* Exercise:
Count the lines in the data below that contain the string "heart", treating case as significant, and give only the number.

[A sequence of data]
□ □ □
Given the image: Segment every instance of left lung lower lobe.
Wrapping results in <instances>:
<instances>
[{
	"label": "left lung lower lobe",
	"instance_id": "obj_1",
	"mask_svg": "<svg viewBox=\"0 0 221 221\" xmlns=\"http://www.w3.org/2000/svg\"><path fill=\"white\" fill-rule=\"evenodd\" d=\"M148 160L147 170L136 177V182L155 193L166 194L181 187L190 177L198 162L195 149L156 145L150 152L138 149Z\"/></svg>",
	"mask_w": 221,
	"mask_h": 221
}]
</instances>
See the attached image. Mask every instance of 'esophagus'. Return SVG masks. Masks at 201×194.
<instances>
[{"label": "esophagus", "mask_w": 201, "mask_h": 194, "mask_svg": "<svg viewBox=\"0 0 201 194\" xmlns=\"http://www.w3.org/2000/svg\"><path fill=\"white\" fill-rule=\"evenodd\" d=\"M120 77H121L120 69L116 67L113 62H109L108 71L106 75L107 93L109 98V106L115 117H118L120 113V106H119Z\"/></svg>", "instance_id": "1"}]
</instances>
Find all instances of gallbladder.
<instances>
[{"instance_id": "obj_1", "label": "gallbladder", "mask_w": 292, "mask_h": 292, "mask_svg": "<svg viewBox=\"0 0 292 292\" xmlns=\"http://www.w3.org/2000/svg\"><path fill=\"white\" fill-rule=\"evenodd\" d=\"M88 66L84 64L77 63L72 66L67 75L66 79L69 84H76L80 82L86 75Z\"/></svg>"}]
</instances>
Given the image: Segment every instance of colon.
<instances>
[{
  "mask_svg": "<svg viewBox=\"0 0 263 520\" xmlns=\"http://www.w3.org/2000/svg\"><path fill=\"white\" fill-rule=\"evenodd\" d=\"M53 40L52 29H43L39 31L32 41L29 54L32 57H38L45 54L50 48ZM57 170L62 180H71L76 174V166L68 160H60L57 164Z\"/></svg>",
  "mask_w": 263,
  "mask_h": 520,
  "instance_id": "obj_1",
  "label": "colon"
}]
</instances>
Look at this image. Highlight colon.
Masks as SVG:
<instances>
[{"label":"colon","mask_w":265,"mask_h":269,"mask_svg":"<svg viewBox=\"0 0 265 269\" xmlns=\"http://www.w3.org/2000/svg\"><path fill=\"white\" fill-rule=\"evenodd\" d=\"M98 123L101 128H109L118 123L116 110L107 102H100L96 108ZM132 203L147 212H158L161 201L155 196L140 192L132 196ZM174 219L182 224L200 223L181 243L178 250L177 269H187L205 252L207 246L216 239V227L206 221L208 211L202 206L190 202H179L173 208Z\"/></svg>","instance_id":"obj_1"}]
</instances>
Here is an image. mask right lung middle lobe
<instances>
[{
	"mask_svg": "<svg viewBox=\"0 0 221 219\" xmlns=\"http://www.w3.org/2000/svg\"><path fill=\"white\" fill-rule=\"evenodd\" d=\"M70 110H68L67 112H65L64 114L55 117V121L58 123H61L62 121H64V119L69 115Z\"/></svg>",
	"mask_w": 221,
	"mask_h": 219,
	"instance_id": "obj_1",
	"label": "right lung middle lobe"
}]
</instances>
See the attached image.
□ □ □
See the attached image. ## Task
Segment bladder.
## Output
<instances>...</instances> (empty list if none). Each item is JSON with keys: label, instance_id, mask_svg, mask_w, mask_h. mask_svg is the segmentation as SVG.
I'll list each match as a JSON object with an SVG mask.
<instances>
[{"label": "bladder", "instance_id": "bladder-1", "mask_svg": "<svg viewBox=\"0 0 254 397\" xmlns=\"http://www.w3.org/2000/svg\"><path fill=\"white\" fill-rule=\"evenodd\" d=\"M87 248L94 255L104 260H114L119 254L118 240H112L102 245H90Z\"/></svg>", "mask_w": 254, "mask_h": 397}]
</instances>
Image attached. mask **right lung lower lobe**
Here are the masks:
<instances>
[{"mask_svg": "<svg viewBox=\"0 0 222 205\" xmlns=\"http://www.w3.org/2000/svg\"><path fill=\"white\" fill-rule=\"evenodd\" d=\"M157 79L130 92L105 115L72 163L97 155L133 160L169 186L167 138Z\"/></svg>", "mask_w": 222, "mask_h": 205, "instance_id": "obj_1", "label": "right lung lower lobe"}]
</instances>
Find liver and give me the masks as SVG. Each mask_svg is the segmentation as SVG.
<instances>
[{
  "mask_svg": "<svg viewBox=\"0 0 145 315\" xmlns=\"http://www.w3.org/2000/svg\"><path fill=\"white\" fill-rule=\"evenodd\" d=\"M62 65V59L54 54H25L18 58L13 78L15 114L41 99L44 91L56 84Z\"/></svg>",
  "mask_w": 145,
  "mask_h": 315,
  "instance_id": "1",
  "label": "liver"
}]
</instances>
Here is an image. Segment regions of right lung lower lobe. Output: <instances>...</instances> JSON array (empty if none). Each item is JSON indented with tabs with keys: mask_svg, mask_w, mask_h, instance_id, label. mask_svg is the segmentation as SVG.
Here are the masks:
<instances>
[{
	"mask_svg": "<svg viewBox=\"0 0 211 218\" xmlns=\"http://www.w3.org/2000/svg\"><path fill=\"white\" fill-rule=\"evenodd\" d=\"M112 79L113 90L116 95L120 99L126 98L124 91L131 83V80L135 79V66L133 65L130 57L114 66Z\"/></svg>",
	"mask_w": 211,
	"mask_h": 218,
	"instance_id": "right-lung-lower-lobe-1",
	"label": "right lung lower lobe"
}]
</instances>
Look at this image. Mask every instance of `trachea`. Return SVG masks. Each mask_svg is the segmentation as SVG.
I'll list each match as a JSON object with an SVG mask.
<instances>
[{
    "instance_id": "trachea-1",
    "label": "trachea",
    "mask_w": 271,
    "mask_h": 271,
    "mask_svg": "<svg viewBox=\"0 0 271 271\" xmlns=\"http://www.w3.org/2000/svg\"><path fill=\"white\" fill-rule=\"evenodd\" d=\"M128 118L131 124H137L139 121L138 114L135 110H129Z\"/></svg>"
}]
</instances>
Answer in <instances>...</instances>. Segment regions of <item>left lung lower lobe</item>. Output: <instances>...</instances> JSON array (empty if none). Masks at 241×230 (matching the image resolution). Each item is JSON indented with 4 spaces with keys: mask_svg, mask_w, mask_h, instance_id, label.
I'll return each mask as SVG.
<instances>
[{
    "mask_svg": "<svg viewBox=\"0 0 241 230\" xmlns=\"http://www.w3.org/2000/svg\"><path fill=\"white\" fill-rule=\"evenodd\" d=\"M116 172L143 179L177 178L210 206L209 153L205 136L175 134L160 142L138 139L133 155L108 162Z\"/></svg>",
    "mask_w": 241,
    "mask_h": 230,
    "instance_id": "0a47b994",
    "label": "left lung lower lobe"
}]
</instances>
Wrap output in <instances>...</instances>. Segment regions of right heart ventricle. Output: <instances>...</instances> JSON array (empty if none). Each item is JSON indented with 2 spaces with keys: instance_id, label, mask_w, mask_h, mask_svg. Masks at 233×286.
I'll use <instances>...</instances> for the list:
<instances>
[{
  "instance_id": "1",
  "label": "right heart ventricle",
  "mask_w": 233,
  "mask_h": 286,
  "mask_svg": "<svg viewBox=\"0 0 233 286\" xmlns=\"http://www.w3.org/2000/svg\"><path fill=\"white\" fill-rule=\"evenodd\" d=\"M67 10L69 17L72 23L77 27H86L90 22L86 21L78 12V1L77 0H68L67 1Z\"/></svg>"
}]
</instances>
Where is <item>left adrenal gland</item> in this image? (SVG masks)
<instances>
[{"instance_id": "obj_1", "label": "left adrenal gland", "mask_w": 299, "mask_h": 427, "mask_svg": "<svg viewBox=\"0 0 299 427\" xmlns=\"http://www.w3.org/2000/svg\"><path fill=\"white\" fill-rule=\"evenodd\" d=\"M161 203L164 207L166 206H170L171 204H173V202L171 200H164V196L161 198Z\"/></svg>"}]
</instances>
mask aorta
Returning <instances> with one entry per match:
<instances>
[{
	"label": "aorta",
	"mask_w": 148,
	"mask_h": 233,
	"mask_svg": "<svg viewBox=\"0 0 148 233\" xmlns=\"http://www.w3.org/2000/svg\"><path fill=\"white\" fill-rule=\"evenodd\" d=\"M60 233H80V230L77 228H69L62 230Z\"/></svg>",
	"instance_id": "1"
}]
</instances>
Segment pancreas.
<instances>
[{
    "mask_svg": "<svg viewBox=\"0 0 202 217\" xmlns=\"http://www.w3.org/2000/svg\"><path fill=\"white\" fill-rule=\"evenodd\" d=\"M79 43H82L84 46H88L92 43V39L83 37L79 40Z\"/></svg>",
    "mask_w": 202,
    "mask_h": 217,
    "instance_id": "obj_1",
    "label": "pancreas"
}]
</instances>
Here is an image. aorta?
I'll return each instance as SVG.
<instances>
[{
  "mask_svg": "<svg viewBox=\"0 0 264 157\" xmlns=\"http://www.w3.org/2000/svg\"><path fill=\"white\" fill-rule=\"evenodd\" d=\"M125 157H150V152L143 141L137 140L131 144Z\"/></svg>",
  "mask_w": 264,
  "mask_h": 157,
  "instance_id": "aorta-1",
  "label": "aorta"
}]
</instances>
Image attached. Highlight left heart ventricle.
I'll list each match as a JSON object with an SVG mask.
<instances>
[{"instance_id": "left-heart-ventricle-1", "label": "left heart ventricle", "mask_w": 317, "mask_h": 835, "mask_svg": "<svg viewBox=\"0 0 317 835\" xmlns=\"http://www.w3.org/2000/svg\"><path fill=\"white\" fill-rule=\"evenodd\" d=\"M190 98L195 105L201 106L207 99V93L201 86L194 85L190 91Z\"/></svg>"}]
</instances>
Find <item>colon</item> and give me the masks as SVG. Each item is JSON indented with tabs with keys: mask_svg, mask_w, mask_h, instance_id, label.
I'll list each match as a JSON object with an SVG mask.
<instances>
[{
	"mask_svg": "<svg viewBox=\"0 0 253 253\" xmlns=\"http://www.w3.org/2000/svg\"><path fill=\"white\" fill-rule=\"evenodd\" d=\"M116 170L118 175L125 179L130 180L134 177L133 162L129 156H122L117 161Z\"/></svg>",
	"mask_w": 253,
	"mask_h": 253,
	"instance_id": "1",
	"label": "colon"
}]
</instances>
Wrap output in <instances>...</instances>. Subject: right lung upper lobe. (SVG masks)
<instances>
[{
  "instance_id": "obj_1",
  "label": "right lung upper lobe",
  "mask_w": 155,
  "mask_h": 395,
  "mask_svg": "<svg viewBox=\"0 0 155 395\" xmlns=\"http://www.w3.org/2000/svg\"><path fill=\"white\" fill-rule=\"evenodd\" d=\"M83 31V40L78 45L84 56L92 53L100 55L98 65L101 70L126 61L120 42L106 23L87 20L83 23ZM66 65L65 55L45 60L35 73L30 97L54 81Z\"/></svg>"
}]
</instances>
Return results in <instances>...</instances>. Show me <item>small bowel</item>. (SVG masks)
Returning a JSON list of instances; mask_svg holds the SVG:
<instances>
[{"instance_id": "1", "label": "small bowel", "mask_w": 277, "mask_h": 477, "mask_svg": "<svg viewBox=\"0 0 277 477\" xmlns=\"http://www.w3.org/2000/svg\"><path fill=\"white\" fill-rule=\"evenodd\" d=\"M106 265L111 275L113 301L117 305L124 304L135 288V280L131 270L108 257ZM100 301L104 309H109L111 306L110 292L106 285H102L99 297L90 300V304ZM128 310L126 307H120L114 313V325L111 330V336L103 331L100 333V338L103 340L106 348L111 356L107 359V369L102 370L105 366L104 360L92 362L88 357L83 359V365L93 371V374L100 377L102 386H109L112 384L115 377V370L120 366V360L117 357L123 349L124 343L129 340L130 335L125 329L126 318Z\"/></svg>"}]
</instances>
□ □ □
* Exercise answer:
4